Beckwith-Wiedemann Syndrome is a genetic condition that causes excessive growth. It’s linked to birth defects and even cancer. But thanks to innovative surgical procedures, children born with BWS can now live normal lives.
“She was always sticking her tongue out in the ultrasound,” said Tracie Casserly, whose daughter, Katie, has BWS.
When Katie and her twin brother were born, her parents learned why Katie’s tongue was protruding. She had Beckwith-Wiedemann syndrome, or BWS.
“You think about are they going to live a normal life or not,” Tracie said.
Chad Perlyn is a pediatric plastic surgeon at Nicklaus Children’s Hospital in Miami, Florida who specializes in BWS. Dr. Perlyn explained, “If you have a large tongue that’s blocking the airways, you can’t breathe.”

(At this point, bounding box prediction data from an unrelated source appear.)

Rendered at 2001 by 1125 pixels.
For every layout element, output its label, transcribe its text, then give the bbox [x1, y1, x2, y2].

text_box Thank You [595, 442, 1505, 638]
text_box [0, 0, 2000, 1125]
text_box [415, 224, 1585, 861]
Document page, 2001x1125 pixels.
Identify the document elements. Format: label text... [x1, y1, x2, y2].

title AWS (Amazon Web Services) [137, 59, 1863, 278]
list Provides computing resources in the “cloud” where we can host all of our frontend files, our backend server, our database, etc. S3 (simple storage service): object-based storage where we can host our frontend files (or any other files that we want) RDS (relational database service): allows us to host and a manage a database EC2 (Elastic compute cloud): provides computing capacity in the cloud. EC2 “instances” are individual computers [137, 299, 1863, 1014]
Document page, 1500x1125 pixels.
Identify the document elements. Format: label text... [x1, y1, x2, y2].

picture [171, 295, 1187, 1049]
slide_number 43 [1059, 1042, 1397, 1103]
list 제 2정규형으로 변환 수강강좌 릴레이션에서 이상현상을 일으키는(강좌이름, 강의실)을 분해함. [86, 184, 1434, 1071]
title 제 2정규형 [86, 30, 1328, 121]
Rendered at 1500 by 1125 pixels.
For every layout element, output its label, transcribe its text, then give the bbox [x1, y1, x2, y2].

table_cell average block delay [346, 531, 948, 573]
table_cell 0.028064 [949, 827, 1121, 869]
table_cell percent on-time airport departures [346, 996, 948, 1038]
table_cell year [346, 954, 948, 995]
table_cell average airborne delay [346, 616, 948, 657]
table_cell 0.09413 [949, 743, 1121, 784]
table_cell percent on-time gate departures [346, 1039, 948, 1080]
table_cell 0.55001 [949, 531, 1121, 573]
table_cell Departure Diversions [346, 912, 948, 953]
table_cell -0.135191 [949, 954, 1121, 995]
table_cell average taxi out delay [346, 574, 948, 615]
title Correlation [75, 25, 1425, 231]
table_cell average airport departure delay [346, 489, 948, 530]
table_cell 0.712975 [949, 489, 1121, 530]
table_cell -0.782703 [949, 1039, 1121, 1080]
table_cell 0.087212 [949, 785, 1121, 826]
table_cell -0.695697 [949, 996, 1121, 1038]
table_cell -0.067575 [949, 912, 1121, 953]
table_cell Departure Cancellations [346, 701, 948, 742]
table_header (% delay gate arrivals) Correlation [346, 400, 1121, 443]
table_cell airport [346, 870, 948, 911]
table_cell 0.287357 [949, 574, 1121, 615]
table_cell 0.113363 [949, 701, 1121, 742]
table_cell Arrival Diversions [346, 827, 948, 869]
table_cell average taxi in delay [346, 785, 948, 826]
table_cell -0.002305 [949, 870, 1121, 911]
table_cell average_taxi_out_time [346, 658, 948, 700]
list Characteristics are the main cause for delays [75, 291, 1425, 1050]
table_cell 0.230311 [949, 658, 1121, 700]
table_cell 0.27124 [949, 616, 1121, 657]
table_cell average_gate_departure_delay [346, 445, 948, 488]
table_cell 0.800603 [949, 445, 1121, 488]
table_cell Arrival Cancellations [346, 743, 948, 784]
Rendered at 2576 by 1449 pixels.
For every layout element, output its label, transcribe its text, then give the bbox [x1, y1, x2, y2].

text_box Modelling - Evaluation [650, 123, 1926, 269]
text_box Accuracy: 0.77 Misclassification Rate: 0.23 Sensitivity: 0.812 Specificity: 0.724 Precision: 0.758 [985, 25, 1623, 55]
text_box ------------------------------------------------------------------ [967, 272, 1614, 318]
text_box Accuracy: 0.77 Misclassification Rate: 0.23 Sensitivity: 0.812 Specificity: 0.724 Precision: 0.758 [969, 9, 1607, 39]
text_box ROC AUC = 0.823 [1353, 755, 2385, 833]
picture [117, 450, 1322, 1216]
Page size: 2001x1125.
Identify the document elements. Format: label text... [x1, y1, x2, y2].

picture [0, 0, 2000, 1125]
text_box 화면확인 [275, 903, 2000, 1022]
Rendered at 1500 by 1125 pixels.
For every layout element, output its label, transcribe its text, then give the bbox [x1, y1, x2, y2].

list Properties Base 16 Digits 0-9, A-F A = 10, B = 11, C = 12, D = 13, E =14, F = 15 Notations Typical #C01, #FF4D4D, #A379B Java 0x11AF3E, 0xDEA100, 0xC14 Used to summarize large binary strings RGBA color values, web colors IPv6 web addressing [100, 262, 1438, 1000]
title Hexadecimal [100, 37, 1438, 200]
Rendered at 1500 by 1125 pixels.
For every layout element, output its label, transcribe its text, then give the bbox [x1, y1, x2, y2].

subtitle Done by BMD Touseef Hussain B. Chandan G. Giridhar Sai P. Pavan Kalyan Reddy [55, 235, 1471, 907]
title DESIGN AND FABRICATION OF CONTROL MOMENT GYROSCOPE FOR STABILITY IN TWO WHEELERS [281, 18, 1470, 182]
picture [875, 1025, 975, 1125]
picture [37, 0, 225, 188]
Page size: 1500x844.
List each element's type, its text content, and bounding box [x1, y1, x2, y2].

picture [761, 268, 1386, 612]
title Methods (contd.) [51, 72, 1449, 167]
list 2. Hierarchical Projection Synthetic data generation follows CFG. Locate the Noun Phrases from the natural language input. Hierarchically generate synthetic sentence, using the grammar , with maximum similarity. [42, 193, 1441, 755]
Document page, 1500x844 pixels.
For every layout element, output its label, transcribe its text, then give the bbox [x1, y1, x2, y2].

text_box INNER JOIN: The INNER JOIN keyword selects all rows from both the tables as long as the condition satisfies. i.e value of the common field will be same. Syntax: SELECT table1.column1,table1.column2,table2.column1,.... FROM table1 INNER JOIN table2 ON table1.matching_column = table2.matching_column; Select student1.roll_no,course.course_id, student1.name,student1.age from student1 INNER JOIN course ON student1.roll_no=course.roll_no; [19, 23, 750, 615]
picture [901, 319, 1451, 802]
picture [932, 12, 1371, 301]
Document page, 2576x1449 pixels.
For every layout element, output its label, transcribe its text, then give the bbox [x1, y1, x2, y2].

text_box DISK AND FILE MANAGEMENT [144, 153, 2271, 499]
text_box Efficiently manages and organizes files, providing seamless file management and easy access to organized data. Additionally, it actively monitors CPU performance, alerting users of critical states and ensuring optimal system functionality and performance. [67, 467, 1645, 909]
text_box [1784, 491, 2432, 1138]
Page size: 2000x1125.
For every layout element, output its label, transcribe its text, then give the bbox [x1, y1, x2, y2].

BWS also causes asymmetrical body growth, increased risk of tumors and low blood sugar. But, there is hope. “The thing I tell parents most is that we can fix their child,” said Dr. Perlyn.
Before Katie was two-years-old, doctors surgically reduced the size of her tongue and when she was 13, they performed two surgeries to regulate the growth of her legs. Katie also needed chemo to beat liver cancer. Still, she said she’s grateful those treatments were available.
Katie said, “I don’t think I would have been accepted as much socially than I am now. I really haven’t been bullied at all.”
Today Katie is a happy, healthy 16-year old. A straight “A” student whose appearance bears no trace of the condition she was born with.
Tracie said, “If you have to have a syndrome, this is the syndrome to have.”
Sometimes the mutation that causes Beckwith-Wiedemann Syndrome is inherited and sometimes it occurs after conception. Katie’s BWS was not inherited so doctors said she would not pass it on to her children.